Covivio has also identified reasons to be cheerful about hotels in the coming 12 months. Major events in Paris, including the Rugby World Cup in September 2023 and the Olympic Games, slated for July and August, 2024, are predicted to bring in record tourism figures. In parallel, changing French legislation around AirBnB lettiings have squeezed that market in the French capital by some 18 percent, compared with 2019. The slowdown in construction in Europe also continues to work in Covivio’s favour, with the firm benefitting from a reduced hotel pipeline which the firm estimates to be in the region of 11 percent, with respect to the end of 2022.

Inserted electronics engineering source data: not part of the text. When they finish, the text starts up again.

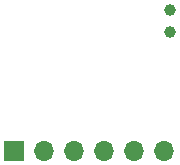
<source format=gbr>
%TF.GenerationSoftware,KiCad,Pcbnew,8.0.5*%
%TF.CreationDate,2025-10-26T06:15:10+01:00*%
%TF.ProjectId,FRTC8563S,46525443-3835-4363-9353-2e6b69636164,rev?*%
%TF.SameCoordinates,Original*%
%TF.FileFunction,Copper,L2,Bot*%
%TF.FilePolarity,Positive*%
%FSLAX46Y46*%
G04 Gerber Fmt 4.6, Leading zero omitted, Abs format (unit mm)*
G04 Created by KiCad (PCBNEW 8.0.5) date 2025-10-26 06:15:10*
%MOMM*%
%LPD*%
G01*
G04 APERTURE LIST*
%TA.AperFunction,ComponentPad*%
%ADD10C,1.000000*%
%TD*%
%TA.AperFunction,ComponentPad*%
%ADD11R,1.700000X1.700000*%
%TD*%
%TA.AperFunction,ComponentPad*%
%ADD12O,1.700000X1.700000*%
%TD*%
G04 APERTURE END LIST*
D10*
%TO.P,Y1,1,1*%
%TO.N,Xin*%
X155000000Y-46050000D03*
%TO.P,Y1,2,2*%
%TO.N,Xout*%
X155000000Y-47950000D03*
%TD*%
D11*
%TO.P,J2,1,Pin_1*%
%TO.N,GND*%
X141800000Y-58000000D03*
D12*
%TO.P,J2,2,Pin_2*%
%TO.N,+5V*%
X144340000Y-58000000D03*
%TO.P,J2,3,Pin_3*%
%TO.N,SDA*%
X146880000Y-58000000D03*
%TO.P,J2,4,Pin_4*%
%TO.N,SCL*%
X149420000Y-58000000D03*
%TO.P,J2,5,Pin_5*%
%TO.N,SQW*%
X151960000Y-58000000D03*
%TO.P,J2,6,Pin_6*%
%TO.N,{slash}INT*%
X154500000Y-58000000D03*
%TD*%
M02*

</source>
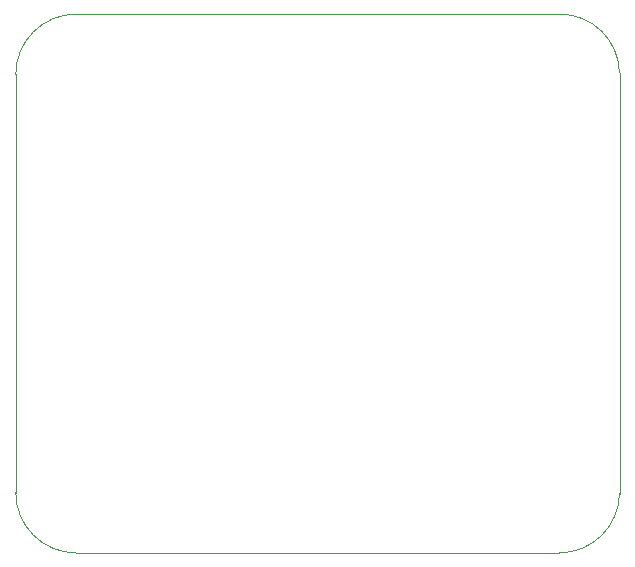
<source format=gbr>
%TF.GenerationSoftware,KiCad,Pcbnew,(7.0.0-0)*%
%TF.CreationDate,2023-03-31T14:52:11+11:00*%
%TF.ProjectId,Notecarrier-B,4e6f7465-6361-4727-9269-65722d422e6b,A*%
%TF.SameCoordinates,Original*%
%TF.FileFunction,Profile,NP*%
%FSLAX46Y46*%
G04 Gerber Fmt 4.6, Leading zero omitted, Abs format (unit mm)*
G04 Created by KiCad (PCBNEW (7.0.0-0)) date 2023-03-31 14:52:11*
%MOMM*%
%LPD*%
G01*
G04 APERTURE LIST*
%TA.AperFunction,Profile*%
%ADD10C,0.100000*%
%TD*%
G04 APERTURE END LIST*
D10*
X94890000Y-94890000D02*
G75*
G03*
X100000000Y-100000000I5110000J0D01*
G01*
X94890000Y-59490000D02*
X94890000Y-94890000D01*
X146010000Y-95000000D02*
X146010000Y-59340000D01*
X100000000Y-54380000D02*
G75*
G03*
X94890000Y-59490000I0J-5110000D01*
G01*
X100000000Y-100000000D02*
X140895000Y-100000000D01*
X140895000Y-99999984D02*
G75*
G03*
X146010000Y-95000000I1700J5114584D01*
G01*
X146009992Y-59340000D02*
G75*
G03*
X140950000Y-54380000I-5059992J-101000D01*
G01*
X140950000Y-54380000D02*
X100000000Y-54380000D01*
M02*

</source>
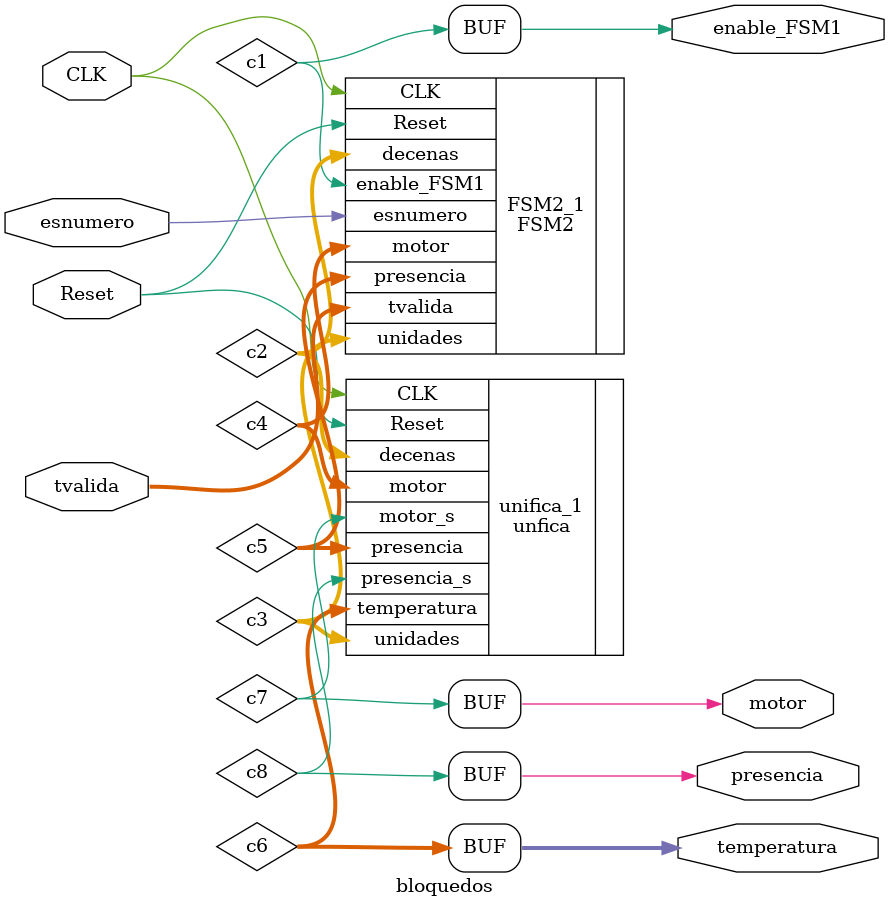
<source format=v>
`timescale 1ns / 1ps
module bloquedos(
    input [3:0] tvalida,
    input esnumero,
    input CLK,
    input Reset,
    output [7:0] temperatura,
    output motor,
    output presencia,
    output enable_FSM1
    );

wire c1,c7,c8;
wire [3:0] c2, c3,c4,c5;
wire [7:0] c6;


FSM2 FSM2_1 (
    .esnumero(esnumero), 
    .tvalida(tvalida), 
    .Reset(Reset), 
    .CLK(CLK), 
    .enable_FSM1(c1), 
    .decenas(c2), 
    .unidades(c3), 
    .motor(c4), 
    .presencia(c5)
    );

assign enable_FSM1 = c1;


unfica unifica_1 (
    .CLK(CLK), 
    .Reset(Reset), 
    .decenas(c2), 
    .unidades(c3), 
    .motor(c4), 
    .presencia(c5), 
    .temperatura(c6), 
    .motor_s(c7), 
    .presencia_s(c8)
    );

assign temperatura = c6;
assign motor = c7;
assign presencia = c8;


endmodule

</source>
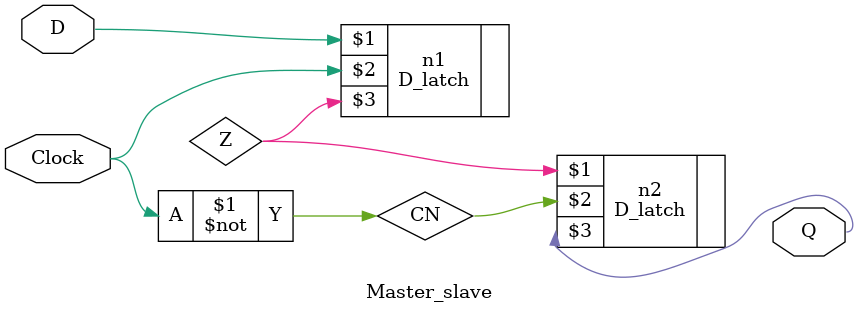
<source format=sv>
`timescale 1ns/1ns
module Master_slave(input D,input Clock,output Q);

wire Z,CN;
not #(6)(CN,Clock);
D_latch n1(D,Clock,Z);
D_latch n2(Z,CN,Q);

endmodule


</source>
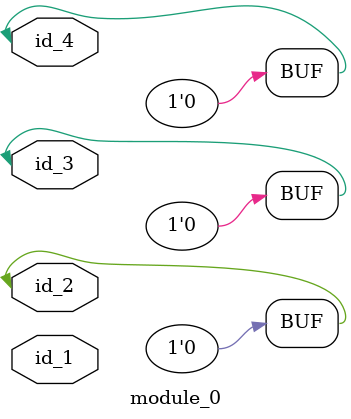
<source format=v>
`define pp_4 0
module module_0 (
    id_1,
    id_2,
    id_3,
    id_4
);
  input id_4;
  inout id_3;
  input id_2;
  input id_1;
  supply0 id_4;
  assign id_4[1'b0] = 1;
  assign id_4 = id_4[1];
  assign id_4 = id_2;
  assign id_4 = id_3;
  assign id_3 = id_2;
endmodule

</source>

A key target for the overall business has been a reduction of its loan-to-value (LTV) to under 40 percent. In the recent results, Covivio said that this had been brought down to 40.7 percent. The firm has achieved a €175 million net debt decrease over the six-month period.

Post-pandemic growth

Like many of its pan-European real estate peers, Covivio saw an opportunity to expand its hospitality strategy in 2020 as Covid-19 sparked distress in the sector. At the height of the pandemic, in autumn 2020, the group pushed through with a sizeable deal for the Dedica Anthology portfolio of eight luxury European hotels, for a price ticket of €573 million, including €86 million of capex. The year after, the firm confirmed it would continue with plans to develop €900 million of properties in France, Germany and Italy. However, a note of prudence emerged even at this time, with a decision to make no acquisitions for the whole of 2021 amid a clearer-than-ever focus on balance sheet health.

Despite all this, there is no doubt that Covivio remains committed to the hospitality sector. The business was a conspicuous early mover in hotel investment, in its former guise as Foncière des Régions, a French REIT structured to take advantage of France’s new SIIC regime in 2003.  

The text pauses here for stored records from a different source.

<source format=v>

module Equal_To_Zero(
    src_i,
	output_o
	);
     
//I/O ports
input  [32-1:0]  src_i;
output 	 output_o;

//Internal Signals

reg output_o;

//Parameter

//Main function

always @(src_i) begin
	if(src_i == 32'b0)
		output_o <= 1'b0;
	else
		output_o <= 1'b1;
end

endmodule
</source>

Foncière des Régions entered the French hotel market in 2005 through a sale-and-leaseback deal with Accor for 128 hotels, and rapidly expanded in the sector through its listed subsidiary, Foncière des Murs, which became Accor’s preferred leasing partner. Key deals with French chain B&B hotels boosted its business. In 2012, the firm acquired 165 two-star hotels in France from B&B Hotels for €508 million, adding another 22 B&B properties in 2015 for €128 million.

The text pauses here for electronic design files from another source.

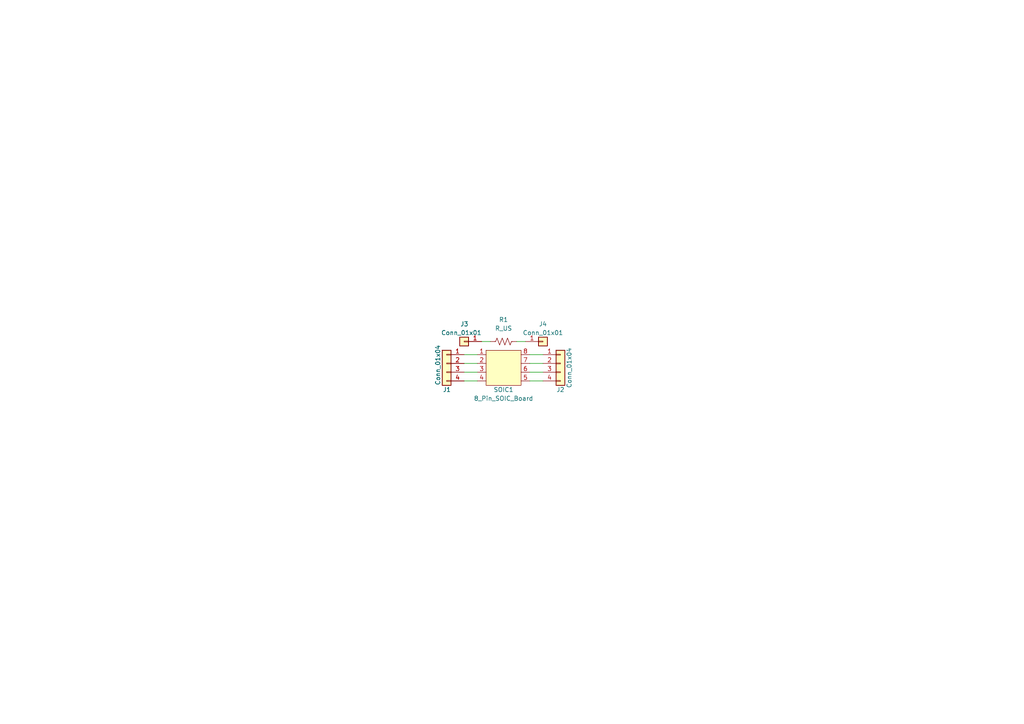
<source format=kicad_sch>
(kicad_sch (version 20211123) (generator eeschema)

  (uuid 30c811fa-045c-4245-ab46-19f93d3e4435)

  (paper "A4")

  (title_block
    (title "8 Pin Testing Board")
    (date "2023-03-29")
    (rev "0")
  )

  


  (wire (pts (xy 157.48 107.95) (xy 153.67 107.95))
    (stroke (width 0) (type default) (color 0 0 0 0))
    (uuid 6ea51130-4d2e-4cd7-aac8-639f92cae099)
  )
  (wire (pts (xy 157.48 102.87) (xy 153.67 102.87))
    (stroke (width 0) (type default) (color 0 0 0 0))
    (uuid 70f50a8e-7786-4940-a479-8a2fb7c3db6f)
  )
  (wire (pts (xy 134.62 105.41) (xy 138.43 105.41))
    (stroke (width 0) (type default) (color 0 0 0 0))
    (uuid 75a32649-af9a-47c1-a6f8-fbfe7c4dcb08)
  )
  (wire (pts (xy 134.62 102.87) (xy 138.43 102.87))
    (stroke (width 0) (type default) (color 0 0 0 0))
    (uuid 7897b4ca-6efe-4971-9b14-50cf4dbcce03)
  )
  (wire (pts (xy 157.48 110.49) (xy 153.67 110.49))
    (stroke (width 0) (type default) (color 0 0 0 0))
    (uuid 7988dbb1-5369-408c-b085-f26108680827)
  )
  (wire (pts (xy 139.7 99.06) (xy 142.24 99.06))
    (stroke (width 0) (type default) (color 0 0 0 0))
    (uuid 7dec9494-ac5e-4619-8bab-4b1f88fdc96c)
  )
  (wire (pts (xy 134.62 110.49) (xy 138.43 110.49))
    (stroke (width 0) (type default) (color 0 0 0 0))
    (uuid a588d5b2-992c-40da-907d-b5a038303eef)
  )
  (wire (pts (xy 134.62 107.95) (xy 138.43 107.95))
    (stroke (width 0) (type default) (color 0 0 0 0))
    (uuid ddfe5be3-2c63-4bbc-908e-0b1f90106c98)
  )
  (wire (pts (xy 157.48 105.41) (xy 153.67 105.41))
    (stroke (width 0) (type default) (color 0 0 0 0))
    (uuid f093b0b1-3df4-4e44-ae70-618f1ac5bea9)
  )
  (wire (pts (xy 149.86 99.06) (xy 152.4 99.06))
    (stroke (width 0) (type default) (color 0 0 0 0))
    (uuid f7bb7aa6-4879-4b68-92e2-862cfc4f2163)
  )

  (symbol (lib_id "Connector_Generic:Conn_01x04") (at 129.54 105.41 0) (mirror y) (unit 1)
    (in_bom yes) (on_board yes)
    (uuid 09fb24bb-36de-4cb6-bbfe-f5e9961581b2)
    (property "Reference" "J1" (id 0) (at 130.81 113.03 0)
      (effects (font (size 1.27 1.27)) (justify left))
    )
    (property "Value" "Conn_01x04" (id 1) (at 127 111.76 90)
      (effects (font (size 1.27 1.27)) (justify left))
    )
    (property "Footprint" "Connector_PinSocket_2.54mm:PinSocket_1x04_P2.54mm_Vertical" (id 2) (at 129.54 105.41 0)
      (effects (font (size 1.27 1.27)) hide)
    )
    (property "Datasheet" "~" (id 3) (at 129.54 105.41 0)
      (effects (font (size 1.27 1.27)) hide)
    )
    (pin "1" (uuid 199d454f-4347-4d31-a203-0d5196f39a47))
    (pin "2" (uuid a92ac661-6661-42d8-8bcc-7b223426cc76))
    (pin "3" (uuid 5c09f56a-5bbb-42ae-832a-abac19f40a01))
    (pin "4" (uuid 121300cf-91cb-450a-bd77-5c3bbb9363e2))
  )

  (symbol (lib_id "Connector_Generic:Conn_01x01") (at 157.48 99.06 0) (unit 1)
    (in_bom yes) (on_board yes)
    (uuid 2f29a03e-c2de-4253-a67f-8d6c9d6e7f99)
    (property "Reference" "J4" (id 0) (at 157.48 93.98 0))
    (property "Value" "Conn_01x01" (id 1) (at 157.48 96.52 0))
    (property "Footprint" "Connector_PinSocket_2.54mm:PinSocket_1x01_P2.54mm_Vertical" (id 2) (at 157.48 99.06 0)
      (effects (font (size 1.27 1.27)) hide)
    )
    (property "Datasheet" "~" (id 3) (at 157.48 99.06 0)
      (effects (font (size 1.27 1.27)) hide)
    )
    (pin "1" (uuid fba93190-9d5e-47b7-98c1-b9e22ccb856f))
  )

  (symbol (lib_id "Connector_Generic:Conn_01x01") (at 134.62 99.06 0) (mirror y) (unit 1)
    (in_bom yes) (on_board yes)
    (uuid 7dfc8e4d-cb13-4be6-bcf8-32029bab029b)
    (property "Reference" "J3" (id 0) (at 135.89 93.98 0)
      (effects (font (size 1.27 1.27)) (justify left))
    )
    (property "Value" "Conn_01x01" (id 1) (at 139.7 96.52 0)
      (effects (font (size 1.27 1.27)) (justify left))
    )
    (property "Footprint" "Connector_PinSocket_2.54mm:PinSocket_1x01_P2.54mm_Vertical" (id 2) (at 134.62 99.06 0)
      (effects (font (size 1.27 1.27)) hide)
    )
    (property "Datasheet" "~" (id 3) (at 134.62 99.06 0)
      (effects (font (size 1.27 1.27)) hide)
    )
    (pin "1" (uuid edf81afb-eca5-4cf5-99f7-bb6ec9aa8900))
  )

  (symbol (lib_name "8_Pin_SOIC_Board_1") (lib_id "8_Pin_SOIC_Board:8_Pin_SOIC_Board") (at 146.05 106.68 0) (unit 1)
    (in_bom yes) (on_board yes)
    (uuid b34e3431-fd81-40ad-b5e8-b6bdbcaf4114)
    (property "Reference" "SOIC1" (id 0) (at 146.05 113.03 0))
    (property "Value" "8_Pin_SOIC_Board" (id 1) (at 146.05 115.57 0))
    (property "Footprint" "SOIC_Footprints:8_Pin_SOIC_Board" (id 2) (at 144.78 110.49 0)
      (effects (font (size 1.27 1.27)) hide)
    )
    (property "Datasheet" "" (id 3) (at 144.78 110.49 0)
      (effects (font (size 1.27 1.27)) hide)
    )
    (pin "1" (uuid a461d959-7a69-46e7-94d9-07b3792cc2c7))
    (pin "2" (uuid 998a409a-a2b7-4342-9932-13dac2b639f4))
    (pin "3" (uuid e902d8b0-4166-4845-9758-d802759053e2))
    (pin "4" (uuid 97f9152b-3e26-4f1d-aa1d-1608a33cbfb4))
    (pin "5" (uuid 281edb91-35f3-4877-994e-b62fa9d42cf4))
    (pin "6" (uuid 019d28f7-4c5c-439d-b33a-f65d50235df6))
    (pin "7" (uuid b633a004-145a-4a49-89fe-a1f98739773b))
    (pin "8" (uuid 73cec156-93c2-4aac-b8f4-6b8da16ab7a2))
  )

  (symbol (lib_id "Connector_Generic:Conn_01x04") (at 162.56 105.41 0) (unit 1)
    (in_bom yes) (on_board yes)
    (uuid d16dfb7d-d380-48f1-9aeb-c35067be23a2)
    (property "Reference" "J2" (id 0) (at 162.56 113.03 0))
    (property "Value" "Conn_01x04" (id 1) (at 165.1 106.68 90))
    (property "Footprint" "Connector_PinSocket_2.54mm:PinSocket_1x04_P2.54mm_Vertical" (id 2) (at 162.56 105.41 0)
      (effects (font (size 1.27 1.27)) hide)
    )
    (property "Datasheet" "~" (id 3) (at 162.56 105.41 0)
      (effects (font (size 1.27 1.27)) hide)
    )
    (pin "1" (uuid 611a9b10-cd04-4df9-ba29-8c8d79cdc9d3))
    (pin "2" (uuid f2773f44-0c90-404e-91a8-eaf7ff5f3e47))
    (pin "3" (uuid 85912552-c3fc-4898-b8d2-7fad90c0fd03))
    (pin "4" (uuid b1650b5b-524c-4766-8820-dbefa329b95b))
  )

  (symbol (lib_id "Device:R_US") (at 146.05 99.06 270) (unit 1)
    (in_bom yes) (on_board yes) (fields_autoplaced)
    (uuid f7280552-0086-4168-8776-cf3404ad11f5)
    (property "Reference" "R1" (id 0) (at 146.05 92.71 90))
    (property "Value" "R_US" (id 1) (at 146.05 95.25 90))
    (property "Footprint" "Resistor_SMD:R_0805_2012Metric" (id 2) (at 145.796 100.076 90)
      (effects (font (size 1.27 1.27)) hide)
    )
    (property "Datasheet" "~" (id 3) (at 146.05 99.06 0)
      (effects (font (size 1.27 1.27)) hide)
    )
    (pin "1" (uuid 2277eee6-8a1e-4b80-8a1b-9fd3dbcf929b))
    (pin "2" (uuid f7b5277e-55f5-4ffa-80bb-f33f76216c22))
  )

  (sheet_instances
    (path "/" (page "1"))
  )

  (symbol_instances
    (path "/09fb24bb-36de-4cb6-bbfe-f5e9961581b2"
      (reference "J1") (unit 1) (value "Conn_01x04") (footprint "Connector_PinSocket_2.54mm:PinSocket_1x04_P2.54mm_Vertical")
    )
    (path "/d16dfb7d-d380-48f1-9aeb-c35067be23a2"
      (reference "J2") (unit 1) (value "Conn_01x04") (footprint "Connector_PinSocket_2.54mm:PinSocket_1x04_P2.54mm_Vertical")
    )
    (path "/7dfc8e4d-cb13-4be6-bcf8-32029bab029b"
      (reference "J3") (unit 1) (value "Conn_01x01") (footprint "Connector_PinSocket_2.54mm:PinSocket_1x01_P2.54mm_Vertical")
    )
    (path "/2f29a03e-c2de-4253-a67f-8d6c9d6e7f99"
      (reference "J4") (unit 1) (value "Conn_01x01") (footprint "Connector_PinSocket_2.54mm:PinSocket_1x01_P2.54mm_Vertical")
    )
    (path "/f7280552-0086-4168-8776-cf3404ad11f5"
      (reference "R1") (unit 1) (value "R_US") (footprint "Resistor_SMD:R_0805_2012Metric")
    )
    (path "/b34e3431-fd81-40ad-b5e8-b6bdbcaf4114"
      (reference "SOIC1") (unit 1) (value "8_Pin_SOIC_Board") (footprint "SOIC_Footprints:8_Pin_SOIC_Board")
    )
  )
)

</source>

In December 2014, Foncière des Régions created FDM Management through Foncière des Murs, to expand its hotel development business still further. This partnership with insurer Assurances du Crédit Mutuel Vie and bank BNP Paribas added considerable firepower to the hospitality platform, enabling it to expand in the German budget hotel sector and strengthen its French holdings in successive years.

Following the firm’s rebranding in 2018, Foncière des Régions became Covivio, while Foncière des Murs took the name of Covivio Hotels.

In successive years, while partnering with Accor as it restructured its HotelInvest business, Covivio has expanded its credentials as a key leasing partner for many household names. These include Germany’s Meininger, Barcelo and NH Hotels, Melia, Club Med, Grupo Hotusa, Radisson, Marriott International and IHG. Initiatives such as its responsible purchasing charter and a shift to a 100 percent green bond portfolio, have been flanked by plans to achieve a 40 percent reduction in greenhouse gas emissions by 2030. Covivio is also targeting a net zero carbon contribution from 2030 onwards for scopes 1 and 2, all of which increase its institutional appeal.